Extract, word for word, the lines of the material below, starting at the line containing "This document pairs" and ending at the line containing "dist [0.001459, 0.002510]", with both of those lines included. Leave the pictures out of your answer.
____ DATA FOR THIS EXERCISE
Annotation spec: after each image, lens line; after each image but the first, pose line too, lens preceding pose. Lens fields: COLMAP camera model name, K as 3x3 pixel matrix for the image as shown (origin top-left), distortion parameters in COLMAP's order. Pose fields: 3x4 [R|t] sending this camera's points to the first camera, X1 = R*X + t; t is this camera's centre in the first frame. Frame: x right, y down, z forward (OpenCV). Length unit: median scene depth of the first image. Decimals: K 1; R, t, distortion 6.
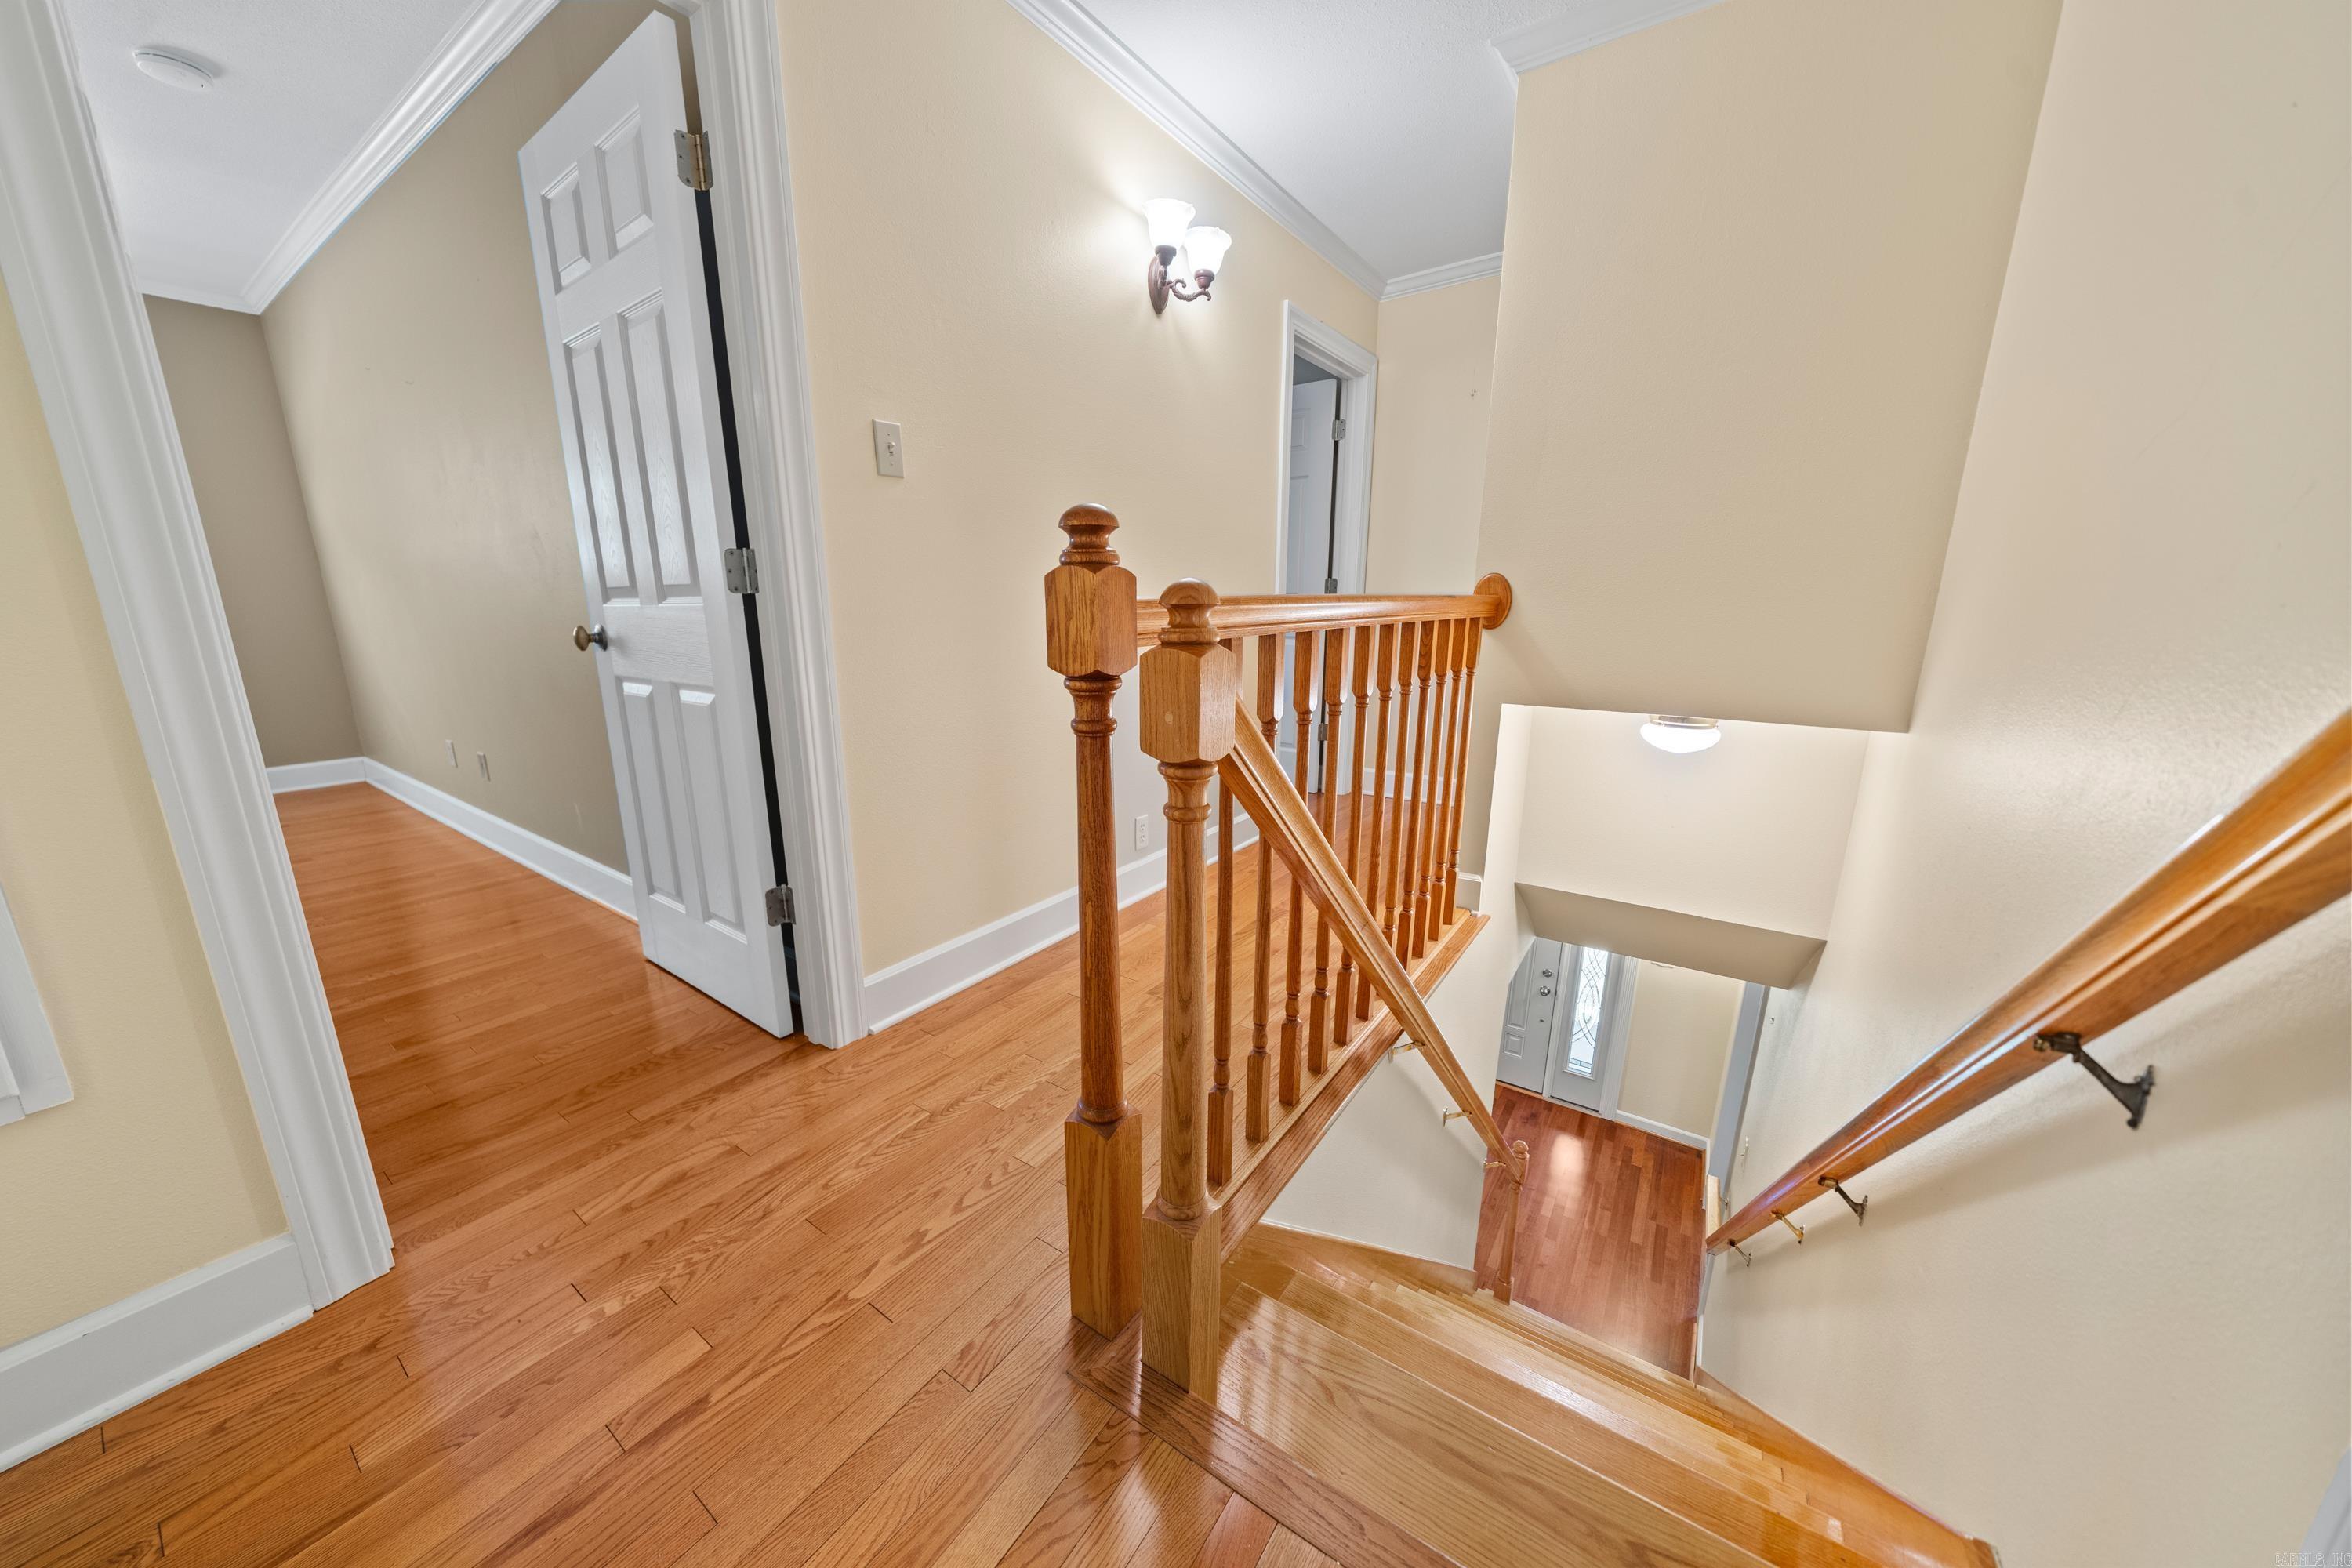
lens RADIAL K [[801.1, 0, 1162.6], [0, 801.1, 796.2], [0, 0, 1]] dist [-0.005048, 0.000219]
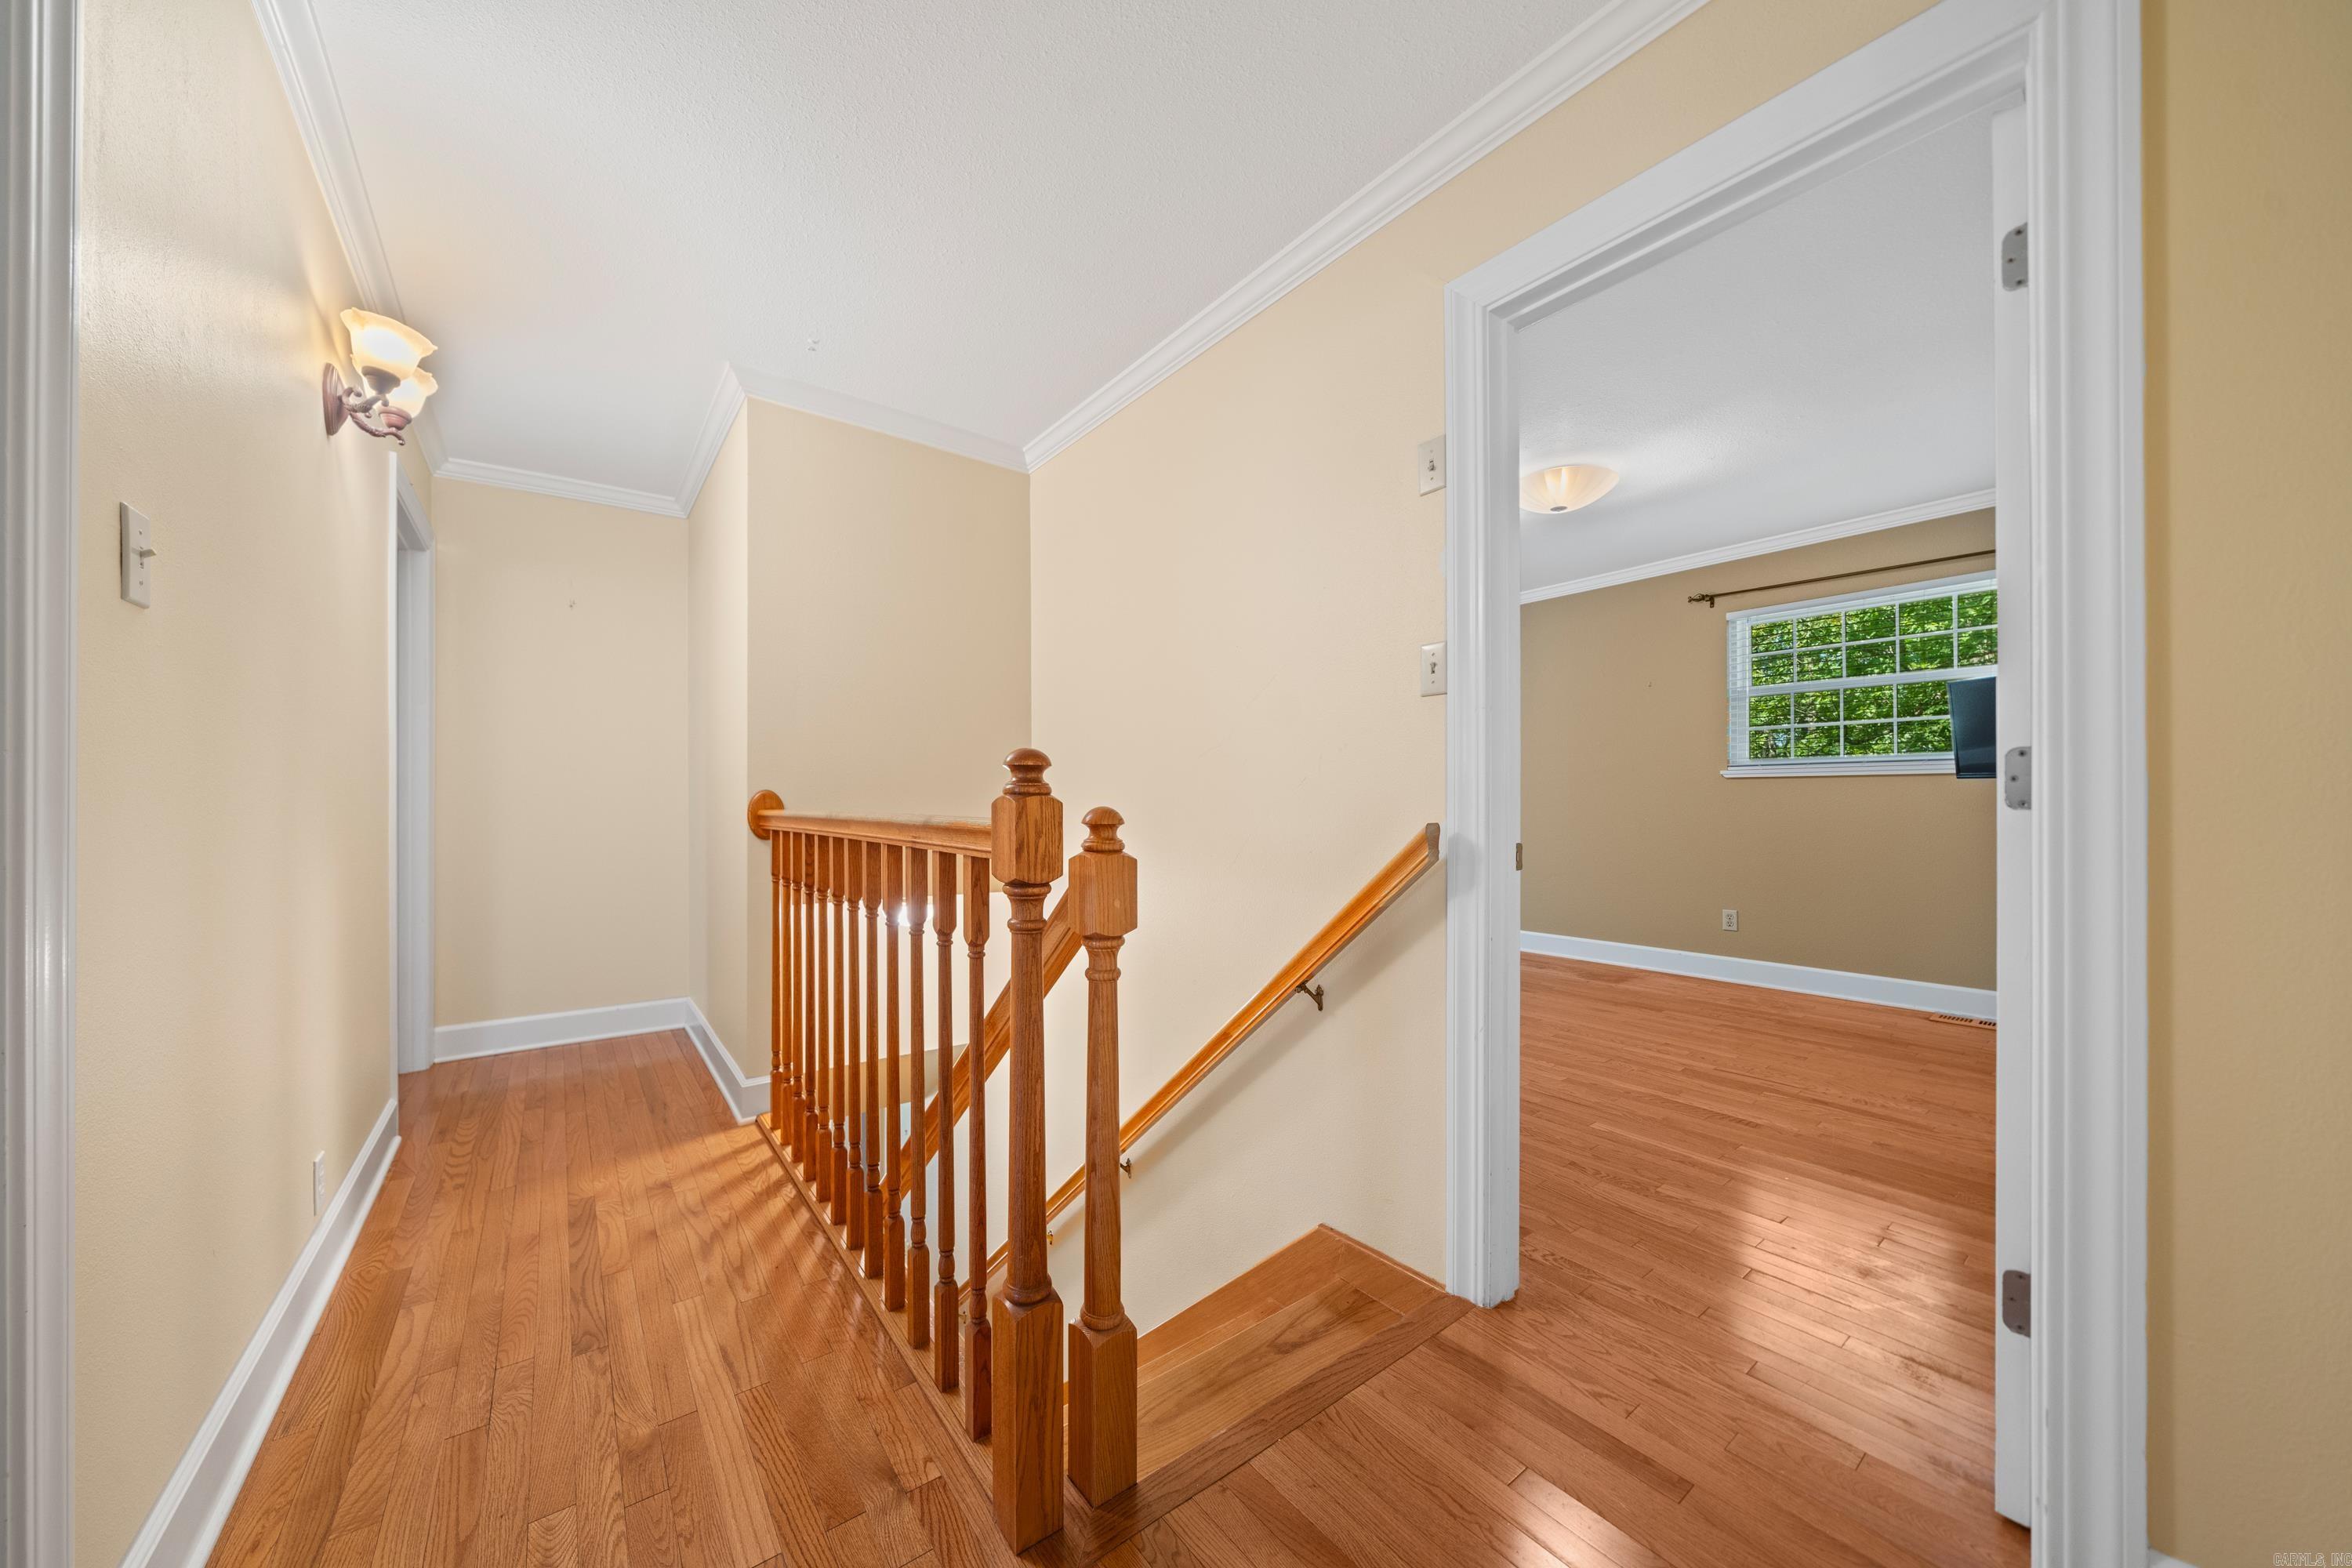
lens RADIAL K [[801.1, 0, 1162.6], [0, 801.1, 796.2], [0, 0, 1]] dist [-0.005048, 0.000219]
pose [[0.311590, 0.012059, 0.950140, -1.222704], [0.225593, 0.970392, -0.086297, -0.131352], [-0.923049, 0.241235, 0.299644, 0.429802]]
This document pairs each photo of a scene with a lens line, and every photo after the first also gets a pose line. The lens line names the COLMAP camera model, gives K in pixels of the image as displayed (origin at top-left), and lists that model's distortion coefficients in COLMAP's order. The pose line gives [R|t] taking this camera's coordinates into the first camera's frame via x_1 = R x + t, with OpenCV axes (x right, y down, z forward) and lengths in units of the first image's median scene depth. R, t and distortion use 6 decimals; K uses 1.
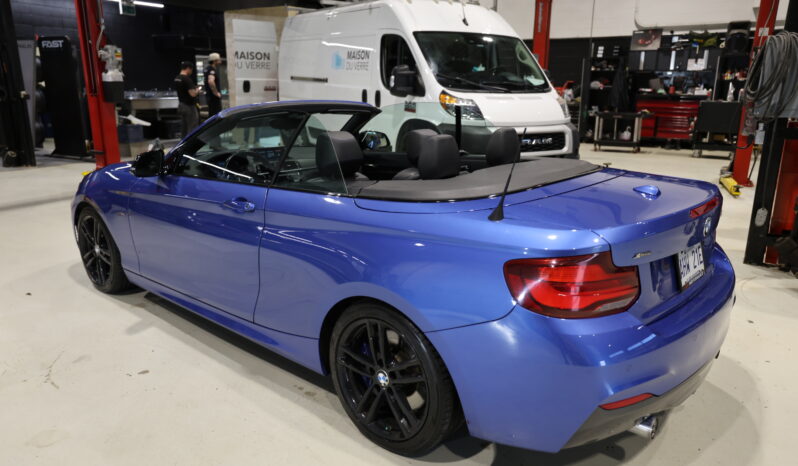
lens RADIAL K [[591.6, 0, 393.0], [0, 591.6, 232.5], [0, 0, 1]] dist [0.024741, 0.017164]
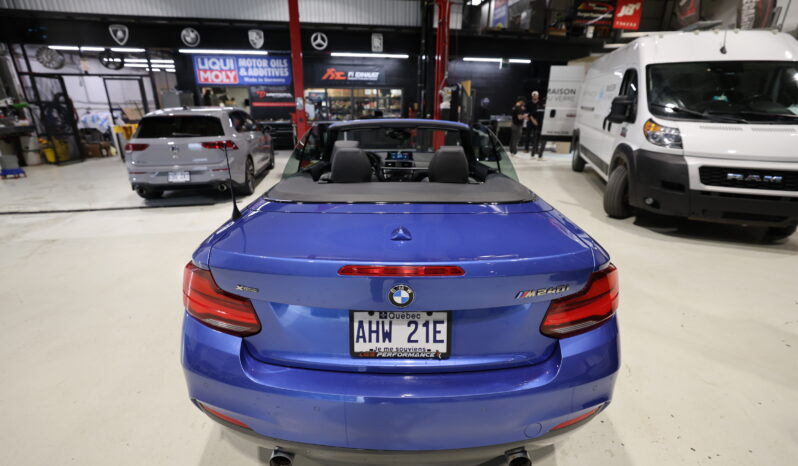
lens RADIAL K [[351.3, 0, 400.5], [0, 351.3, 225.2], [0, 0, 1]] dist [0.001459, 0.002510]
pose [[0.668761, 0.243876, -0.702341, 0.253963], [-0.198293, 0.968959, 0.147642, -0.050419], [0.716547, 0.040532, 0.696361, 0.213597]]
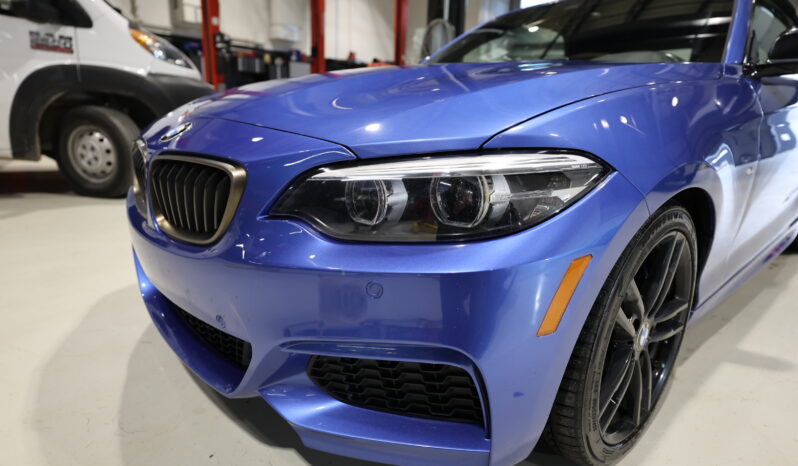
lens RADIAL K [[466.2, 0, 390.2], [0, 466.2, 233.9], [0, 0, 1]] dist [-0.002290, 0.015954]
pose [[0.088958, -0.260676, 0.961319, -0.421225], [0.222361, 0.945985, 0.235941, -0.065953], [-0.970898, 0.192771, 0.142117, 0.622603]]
________
:: TASK SOLUTION ::
This document pairs each photo of a scene with a lens line, and every photo after the first also gets a pose line. The lens line names the COLMAP camera model, gives K in pixels of the image as displayed (origin at top-left), and lists that model's distortion coefficients in COLMAP's order. The pose line gives [R|t] taking this camera's coordinates into the first camera's frame via x_1 = R x + t, with OpenCV axes (x right, y down, z forward) and lengths in units of the first image's median scene depth. R, t and distortion use 6 decimals; K uses 1.
lens RADIAL K [[591.6, 0, 393.0], [0, 591.6, 232.5], [0, 0, 1]] dist [0.024741, 0.017164]
lens RADIAL K [[351.3, 0, 400.5], [0, 351.3, 225.2], [0, 0, 1]] dist [0.001459, 0.002510]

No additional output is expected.